Die Not der Emme findet ein Ende
Revitalisierte Emme (BE/SO)
Mit seiner Erzählung «Die Wassernot im Emmental» löste Jeremias Gotthelf eine eigentliche Wasserbauoffensive in der Schweiz aus. Die Emme selbst wurde vor 150 Jahren in einen engen Kanal gezwängt. Nun haben Bern und Solothurn das Korsett entfernt und dem Wasser, der Natur und den Menschen viel Raum zurückgegeben. Das urbane Mittelland erhält einen dynamischen, erlebnisreichen Landschaftsraum.
Was habe ich mir bloss eingebrockt? Für die Auswahl der baukulturellen Leistungen schlug ich spontan ein Hochwasserschutzprojekt vor.

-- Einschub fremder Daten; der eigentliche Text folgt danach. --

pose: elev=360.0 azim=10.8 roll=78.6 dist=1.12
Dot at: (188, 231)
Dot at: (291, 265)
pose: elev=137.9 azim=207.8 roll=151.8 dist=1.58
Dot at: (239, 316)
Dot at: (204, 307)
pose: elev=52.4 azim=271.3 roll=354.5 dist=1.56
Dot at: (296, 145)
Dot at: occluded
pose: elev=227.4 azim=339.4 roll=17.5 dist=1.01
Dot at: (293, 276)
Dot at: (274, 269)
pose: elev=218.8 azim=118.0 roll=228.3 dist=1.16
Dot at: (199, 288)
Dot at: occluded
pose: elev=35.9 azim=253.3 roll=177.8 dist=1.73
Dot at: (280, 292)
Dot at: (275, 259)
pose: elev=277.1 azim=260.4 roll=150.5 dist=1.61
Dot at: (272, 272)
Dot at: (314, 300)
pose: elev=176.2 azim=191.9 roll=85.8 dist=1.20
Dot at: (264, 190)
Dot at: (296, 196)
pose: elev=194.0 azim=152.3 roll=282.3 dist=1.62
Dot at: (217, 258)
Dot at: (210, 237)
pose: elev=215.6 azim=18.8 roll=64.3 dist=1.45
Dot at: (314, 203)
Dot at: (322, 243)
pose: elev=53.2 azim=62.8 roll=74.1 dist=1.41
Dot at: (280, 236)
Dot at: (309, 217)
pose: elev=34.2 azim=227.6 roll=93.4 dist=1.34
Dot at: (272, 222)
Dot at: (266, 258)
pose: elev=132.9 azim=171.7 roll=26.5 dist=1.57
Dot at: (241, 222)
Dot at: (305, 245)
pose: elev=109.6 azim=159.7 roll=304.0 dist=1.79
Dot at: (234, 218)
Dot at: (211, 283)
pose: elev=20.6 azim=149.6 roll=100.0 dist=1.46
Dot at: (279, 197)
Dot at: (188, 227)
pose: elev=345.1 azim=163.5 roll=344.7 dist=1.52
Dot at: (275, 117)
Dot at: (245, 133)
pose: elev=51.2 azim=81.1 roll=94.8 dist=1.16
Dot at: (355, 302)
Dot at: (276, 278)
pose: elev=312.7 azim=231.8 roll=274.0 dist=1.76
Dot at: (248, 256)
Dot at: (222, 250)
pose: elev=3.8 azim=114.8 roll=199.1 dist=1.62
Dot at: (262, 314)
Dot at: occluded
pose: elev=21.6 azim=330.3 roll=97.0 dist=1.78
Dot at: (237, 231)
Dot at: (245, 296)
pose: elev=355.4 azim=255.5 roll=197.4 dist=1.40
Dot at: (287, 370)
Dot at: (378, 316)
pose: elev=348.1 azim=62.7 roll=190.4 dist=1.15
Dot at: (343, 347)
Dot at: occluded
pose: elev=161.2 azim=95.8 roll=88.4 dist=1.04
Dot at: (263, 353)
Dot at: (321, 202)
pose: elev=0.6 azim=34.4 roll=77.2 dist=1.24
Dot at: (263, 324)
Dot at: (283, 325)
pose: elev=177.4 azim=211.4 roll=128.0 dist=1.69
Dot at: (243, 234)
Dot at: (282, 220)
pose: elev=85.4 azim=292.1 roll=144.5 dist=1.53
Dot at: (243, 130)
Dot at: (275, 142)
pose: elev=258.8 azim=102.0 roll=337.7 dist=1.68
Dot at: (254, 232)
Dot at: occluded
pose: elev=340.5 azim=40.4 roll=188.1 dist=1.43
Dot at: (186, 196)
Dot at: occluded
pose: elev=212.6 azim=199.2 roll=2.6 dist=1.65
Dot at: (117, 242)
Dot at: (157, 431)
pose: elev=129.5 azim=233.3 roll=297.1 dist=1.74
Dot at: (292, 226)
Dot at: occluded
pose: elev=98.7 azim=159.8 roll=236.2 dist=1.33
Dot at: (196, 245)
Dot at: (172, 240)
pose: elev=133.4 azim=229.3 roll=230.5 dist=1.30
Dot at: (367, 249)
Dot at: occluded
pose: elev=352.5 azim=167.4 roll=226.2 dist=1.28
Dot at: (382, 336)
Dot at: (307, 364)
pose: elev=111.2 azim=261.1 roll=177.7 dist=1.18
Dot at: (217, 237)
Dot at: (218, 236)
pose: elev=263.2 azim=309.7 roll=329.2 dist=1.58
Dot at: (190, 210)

Was aber haben strenge Sicherheitsstandards, Gewässerregulierungen und Flussrevitalisierungen mit frei gestaltbarem Bauhandwerk zu tun? Statt einer direkten Antwort fiel mir selbst nur ein Umweg über diese Vermutung ein: Wenn das Schweizer Mittelland so bevölkert ist wie sonst kaum eine Grossregion in Europa, muss dann die Landschaft nicht einen Ausgleich für die urbane Dichte bieten? Oder dringlicher formuliert: Ist die Stadt Schweiz, die sich vom Bodensee bis zum Lac Léman erstreckt, nicht auf Zonen angewiesen, die der Zersiedelung endlich Paroli bieten?
Im Video erklärt Paul Knüsel, weshalb das Projekt in seinen Augen für hohe Baukultur steht.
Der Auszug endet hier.